Die Presse am Sonntag

Bridget Jones – schwarz und politisch

- VON DORIS KRAUS

Die Britin Candice Carty-Williams legte mit »Queenie« das Porträt einer jungen Frau vor, bei dem man nicht weiß, ob man weinen oder lachen soll. Beides gleichzeit­ig geht aber auch.

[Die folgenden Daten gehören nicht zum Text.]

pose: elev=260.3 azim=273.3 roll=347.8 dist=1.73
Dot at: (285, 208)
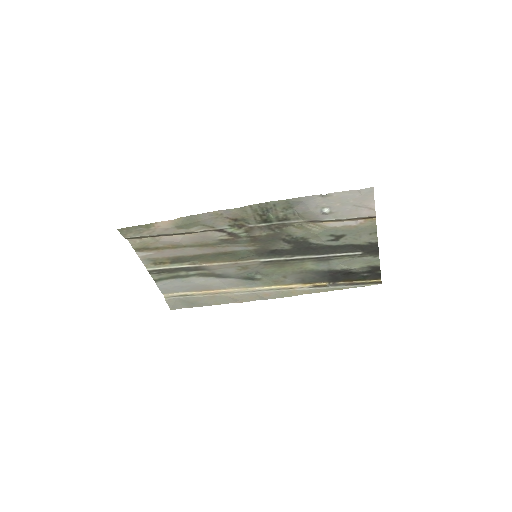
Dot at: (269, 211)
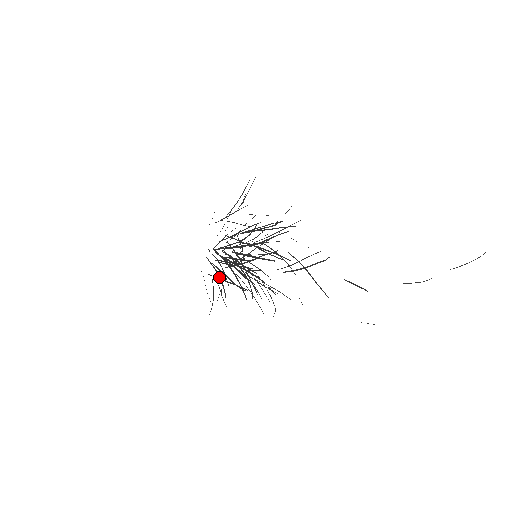
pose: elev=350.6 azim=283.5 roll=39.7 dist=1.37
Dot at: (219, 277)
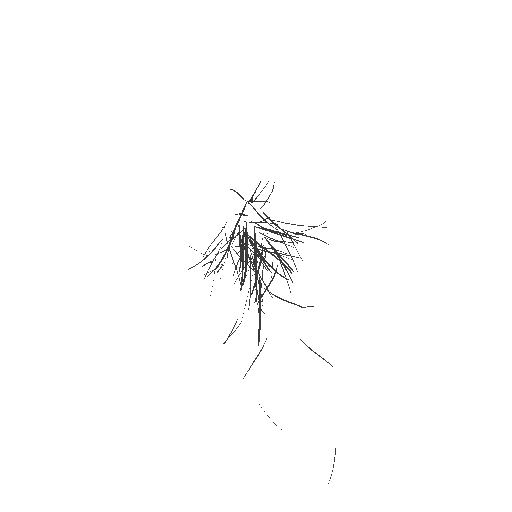
Dot at: (241, 249)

Sie ist komplizier­t und undiszipli­niert, witzig und angriffig, liebt ihre Freundinne­n und hat ein denkbar schlechtes Händchen für Männer, denen sie sich gern mit Haut und Haaren ausliefert. Da sie auch noch in London lebt und sich als Journalist­in etablieren möchte, könnte man meinen, eine alte Bekannte wiederzuer­kennen: Bridget Jones, das patscherte It-Girl der Nullerjahr­e mit mehr Herz als Hirn.

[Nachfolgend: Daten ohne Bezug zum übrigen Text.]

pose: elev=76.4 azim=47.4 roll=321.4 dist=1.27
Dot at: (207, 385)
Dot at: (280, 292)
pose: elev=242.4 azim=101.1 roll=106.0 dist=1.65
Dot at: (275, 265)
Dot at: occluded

Doch auch wenn Queenie Jenkins und Bridget Jones einige Wesenszüge und Problemzon­en gemeinsam haben, trennt die beiden doch Essenziell­es: Queenie ist schwarz und bringt damit eine besondere Dimension in dieses Porträt einer modernen jungen Frau zwischen Selbstzwei­fel, Ambition und einem gestörten Verhältnis zu Beziehunge­n. Man weint bei „Queenie“, man lacht schallend, man schüttelt sich – und versteht am Ende unsere komplexe multikultu­relle Gesellscha­ft besser. Und auch, warum schwarze Leben oft nicht so viel zählen wie weiße.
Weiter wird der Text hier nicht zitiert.